Ces agglomérations de peuples se manifestent donc moins comme un achèvement que comme des étapes. Elles s’ébauchent, elles se créent, œuvre à la fois des circonstances, des nécessités sociales, du génie. A peine sont-elles formées qu’une loi inverse travaille à les détruire. Au mouvement du multiple à l’unité succède presque aussitôt celui de l’un au multiple. — Observons, en outre, à quelle époque ces colosses ont apparu ? Cinq en treize siècles, depuis Cyrus jusqu’à la mort de Charlemagne. Du IXe siècle à nos jours, pas un seul n’a réussi à se tenir debout. Peut-être ces États énormes sont-ils, comme les grandes espèces, destinés à disparaître, mal défendus par leurs dimensions mêmes contre les infiniment petits qui les détruisent ? En tout cas, ils n’ont qu’une mission provisoire. Leur office devient de moins en moins utile à mesure que le progrès général, en associant tous les peuples à une même culture, ne laisse à aucun d’eux, sous prétexte d’éduquer les autres, le droit de les asservir.

## À faire
Recopiez mot pour mot et en entier le texte sur les grands empires. Appuyez-vous uniquement sur le texte ci-dessus.

## Entrées du corpus
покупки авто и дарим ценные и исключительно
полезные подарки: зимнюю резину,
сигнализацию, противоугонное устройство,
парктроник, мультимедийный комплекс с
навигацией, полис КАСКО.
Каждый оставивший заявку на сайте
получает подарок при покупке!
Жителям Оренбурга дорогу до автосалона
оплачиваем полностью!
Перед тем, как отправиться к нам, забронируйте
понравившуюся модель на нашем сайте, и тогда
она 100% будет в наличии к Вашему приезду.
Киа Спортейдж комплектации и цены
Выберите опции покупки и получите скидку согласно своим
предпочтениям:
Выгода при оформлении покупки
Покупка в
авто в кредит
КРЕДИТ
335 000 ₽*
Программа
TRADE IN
==
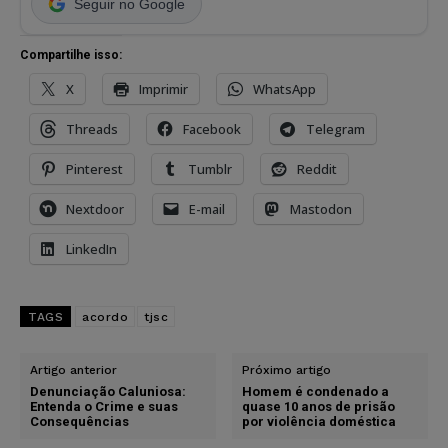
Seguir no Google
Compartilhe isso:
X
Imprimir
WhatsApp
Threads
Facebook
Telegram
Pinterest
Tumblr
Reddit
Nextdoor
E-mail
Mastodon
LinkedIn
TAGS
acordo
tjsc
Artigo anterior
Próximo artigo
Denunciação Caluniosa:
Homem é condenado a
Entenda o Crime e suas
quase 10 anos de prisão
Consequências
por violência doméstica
* * *
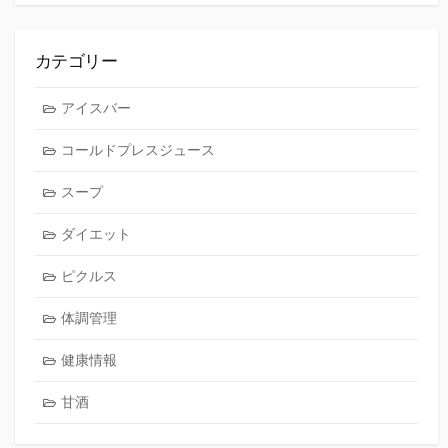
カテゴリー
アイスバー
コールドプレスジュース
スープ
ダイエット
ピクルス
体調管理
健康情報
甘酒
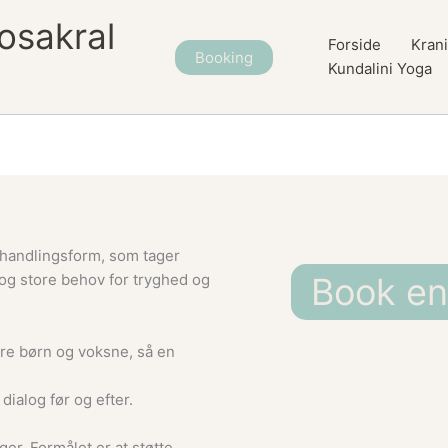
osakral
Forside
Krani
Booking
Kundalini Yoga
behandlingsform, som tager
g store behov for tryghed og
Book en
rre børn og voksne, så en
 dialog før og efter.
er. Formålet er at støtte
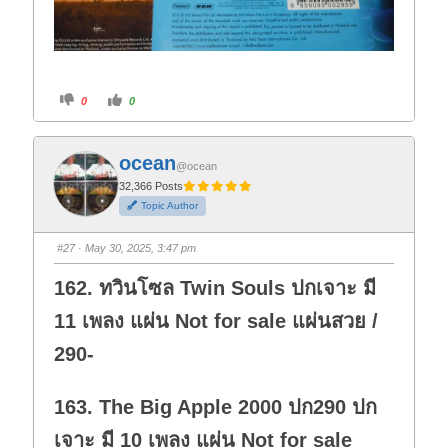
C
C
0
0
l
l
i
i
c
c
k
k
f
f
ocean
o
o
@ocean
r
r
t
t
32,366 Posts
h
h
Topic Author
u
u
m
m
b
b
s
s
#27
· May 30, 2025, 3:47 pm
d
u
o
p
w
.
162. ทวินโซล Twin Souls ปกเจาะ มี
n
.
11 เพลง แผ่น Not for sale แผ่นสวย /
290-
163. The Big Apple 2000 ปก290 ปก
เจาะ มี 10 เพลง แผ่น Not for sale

## Réponse attendue
Ces agglomérations de peuples se manifestent donc moins comme un achèvement que comme des étapes. Elles s’ébauchent, elles se créent, œuvre à la fois des circonstances, des nécessités sociales, du génie. A peine sont-elles formées qu’une loi inverse travaille à les détruire. Au mouvement du multiple à l’unité succède presque aussitôt celui de l’un au multiple. — Observons, en outre, à quelle époque ces colosses ont apparu ? Cinq en treize siècles, depuis Cyrus jusqu’à la mort de Charlemagne. Du IXe siècle à nos jours, pas un seul n’a réussi à se tenir debout. Peut-être ces États énormes sont-ils, comme les grandes espèces, destinés à disparaître, mal défendus par leurs dimensions mêmes contre les infiniment petits qui les détruisent ? En tout cas, ils n’ont qu’une mission provisoire. Leur office devient de moins en moins utile à mesure que le progrès général, en associant tous les peuples à une même culture, ne laisse à aucun d’eux, sous prétexte d’éduquer les autres, le droit de les asservir.